→ **PROBLEM DESCRIPTION**:
Within the entries below, please retype exactly the lines starting with the line that has "413 284 8469" and going on through the line that has "402 175 6491.1", but not the pictures.

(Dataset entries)
╭──
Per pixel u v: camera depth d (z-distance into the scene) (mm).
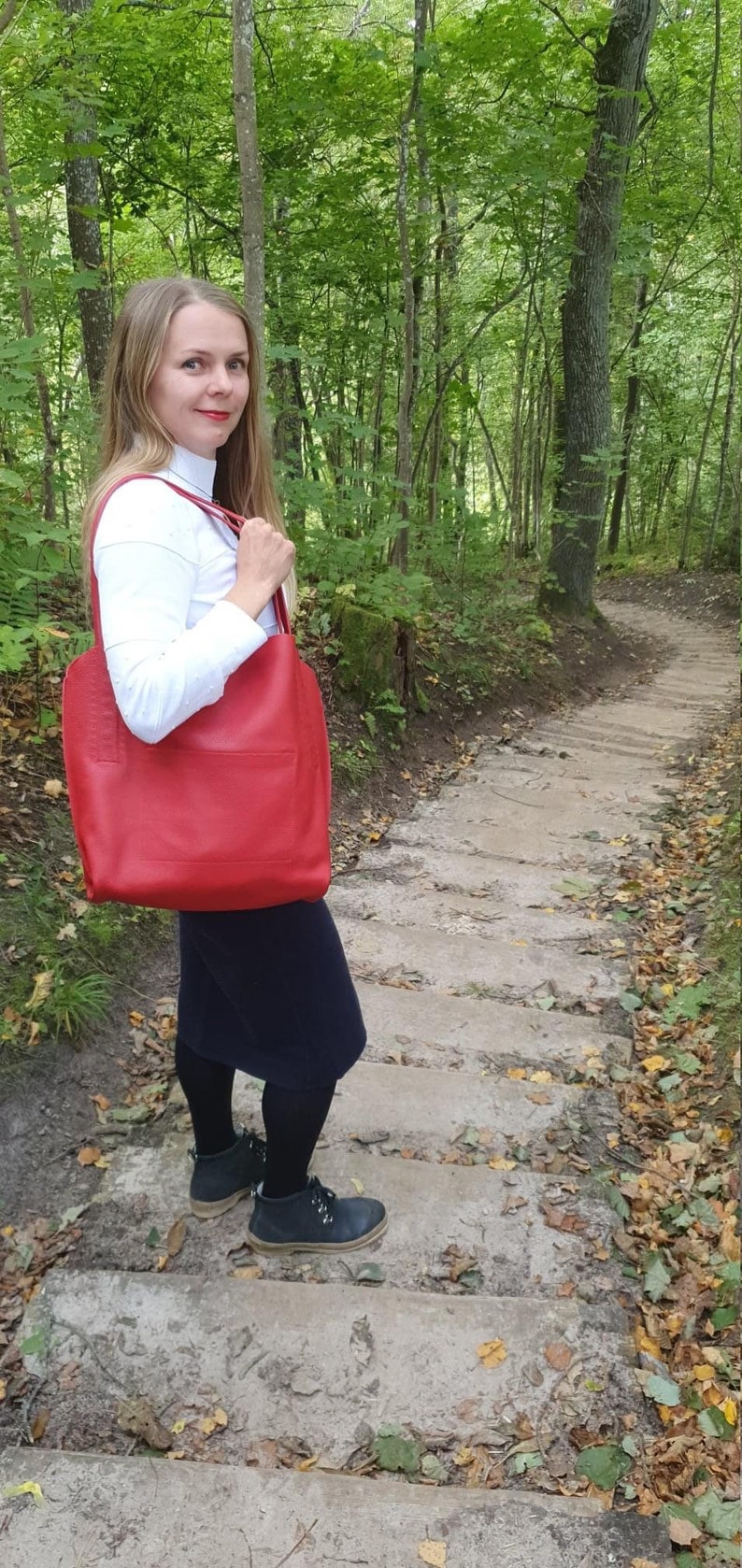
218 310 1535
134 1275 2070
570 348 10859
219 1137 2223
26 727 3926
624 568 21875
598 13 8320
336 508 5906
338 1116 2674
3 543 3805
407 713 6266
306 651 5785
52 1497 1598
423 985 3486
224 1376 1878
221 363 1531
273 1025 1856
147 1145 2525
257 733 1492
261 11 7020
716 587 17484
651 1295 2162
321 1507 1596
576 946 3852
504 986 3496
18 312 4988
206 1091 2104
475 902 4230
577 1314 2025
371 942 3758
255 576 1483
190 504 1504
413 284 8469
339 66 6984
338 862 4605
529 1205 2385
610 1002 3416
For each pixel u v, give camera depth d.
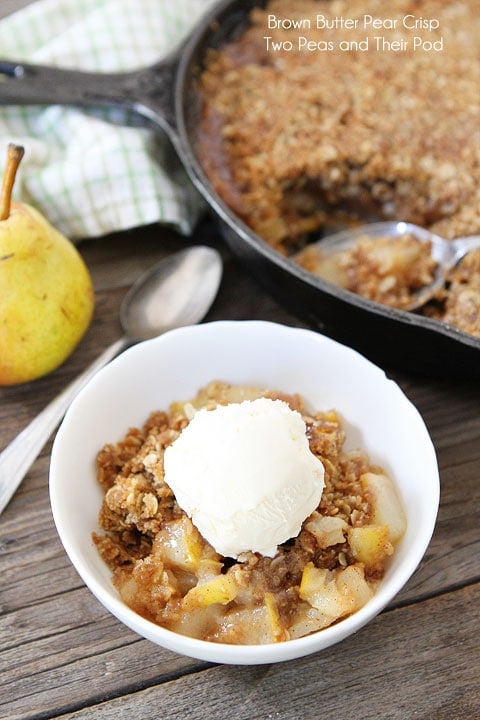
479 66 0.63
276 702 0.44
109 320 0.57
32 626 0.46
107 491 0.46
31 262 0.50
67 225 0.60
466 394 0.54
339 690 0.44
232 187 0.60
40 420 0.51
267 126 0.61
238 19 0.66
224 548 0.43
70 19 0.66
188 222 0.60
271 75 0.64
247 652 0.40
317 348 0.49
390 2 0.68
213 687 0.44
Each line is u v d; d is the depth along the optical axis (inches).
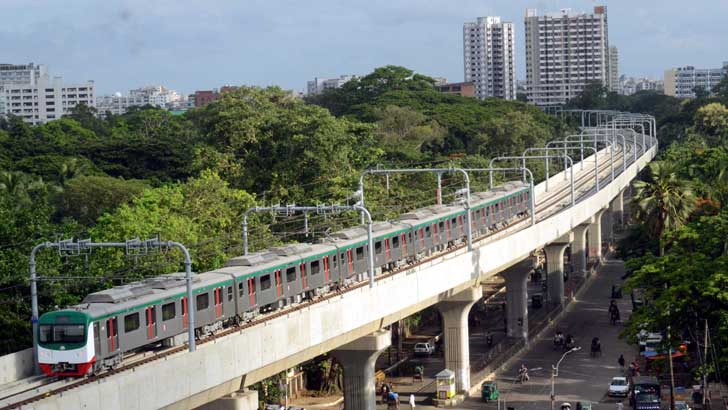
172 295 2743.6
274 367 2864.2
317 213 4918.8
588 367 4648.1
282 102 6338.6
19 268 3230.8
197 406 2600.9
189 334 2506.2
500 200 5413.4
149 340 2659.9
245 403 2760.8
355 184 5172.2
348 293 3225.9
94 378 2465.6
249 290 3083.2
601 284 6983.3
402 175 6491.1
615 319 5615.2
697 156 6727.4
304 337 2920.8
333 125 5216.5
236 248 4069.9
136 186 5748.0
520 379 4436.5
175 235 3821.4
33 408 2014.0
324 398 4340.6
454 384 4163.4
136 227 3740.2
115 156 7411.4
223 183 4611.2
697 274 3503.9
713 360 3440.0
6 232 3383.4
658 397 3804.1
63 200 5649.6
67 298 3309.5
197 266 3828.7
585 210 6176.2
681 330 3715.6
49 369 2472.9
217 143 5492.1
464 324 4288.9
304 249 3484.3
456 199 5383.9
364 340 3481.8
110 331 2524.6
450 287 3922.2
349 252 3722.9
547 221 5246.1
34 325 2504.9
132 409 2271.2
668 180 4788.4
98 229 3860.7
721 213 4057.6
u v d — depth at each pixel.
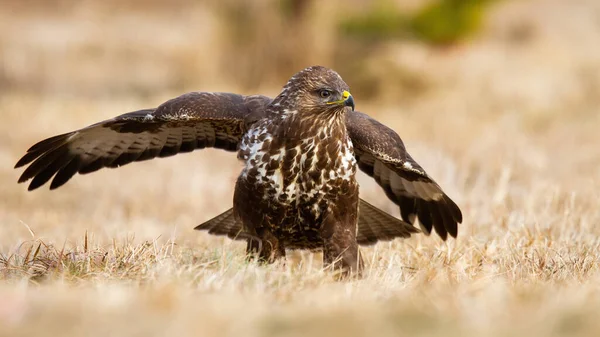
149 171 19.78
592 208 13.38
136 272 9.04
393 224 10.91
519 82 29.67
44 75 34.38
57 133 23.38
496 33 37.25
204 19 32.34
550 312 6.00
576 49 35.22
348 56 31.72
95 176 19.39
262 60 31.19
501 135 23.17
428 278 9.16
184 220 15.32
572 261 9.82
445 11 33.09
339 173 9.88
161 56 37.72
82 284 8.28
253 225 10.11
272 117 9.90
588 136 23.55
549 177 17.39
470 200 14.58
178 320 5.92
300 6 30.89
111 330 5.75
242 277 8.43
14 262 9.93
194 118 10.13
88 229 14.00
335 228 9.98
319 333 5.75
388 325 5.91
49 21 43.22
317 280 8.66
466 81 29.91
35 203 17.23
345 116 10.59
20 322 6.02
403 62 30.67
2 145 22.19
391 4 33.12
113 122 10.40
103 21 43.06
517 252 10.48
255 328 5.82
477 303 6.62
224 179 18.73
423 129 24.66
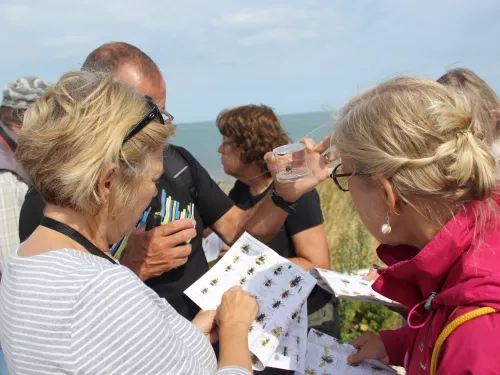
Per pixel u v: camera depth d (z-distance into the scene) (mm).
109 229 1168
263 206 2035
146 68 1879
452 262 1030
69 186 997
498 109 1959
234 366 1206
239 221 2170
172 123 1229
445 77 2172
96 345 906
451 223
╰──
→ **WRITTEN RESPONSE**:
413 284 8469
339 66 6984
338 862 4605
529 1205 2385
610 1002 3416
For each pixel u v, give camera depth d.
479 66 0.63
276 702 0.44
109 320 0.57
32 626 0.46
107 491 0.46
31 262 0.50
67 225 0.60
466 394 0.54
339 690 0.44
232 187 0.60
40 420 0.51
267 126 0.61
238 19 0.66
224 548 0.43
70 19 0.66
188 222 0.60
271 75 0.64
247 652 0.40
317 348 0.49
390 2 0.68
213 687 0.44
Each line is u v d; d is the depth along the optical axis (inches).
172 295 2743.6
274 367 2864.2
317 213 4918.8
588 367 4648.1
282 102 6338.6
19 268 3230.8
197 406 2600.9
189 334 2506.2
500 200 5413.4
149 340 2659.9
245 403 2760.8
355 184 5172.2
348 293 3225.9
94 378 2465.6
249 290 3083.2
601 284 6983.3
402 175 6491.1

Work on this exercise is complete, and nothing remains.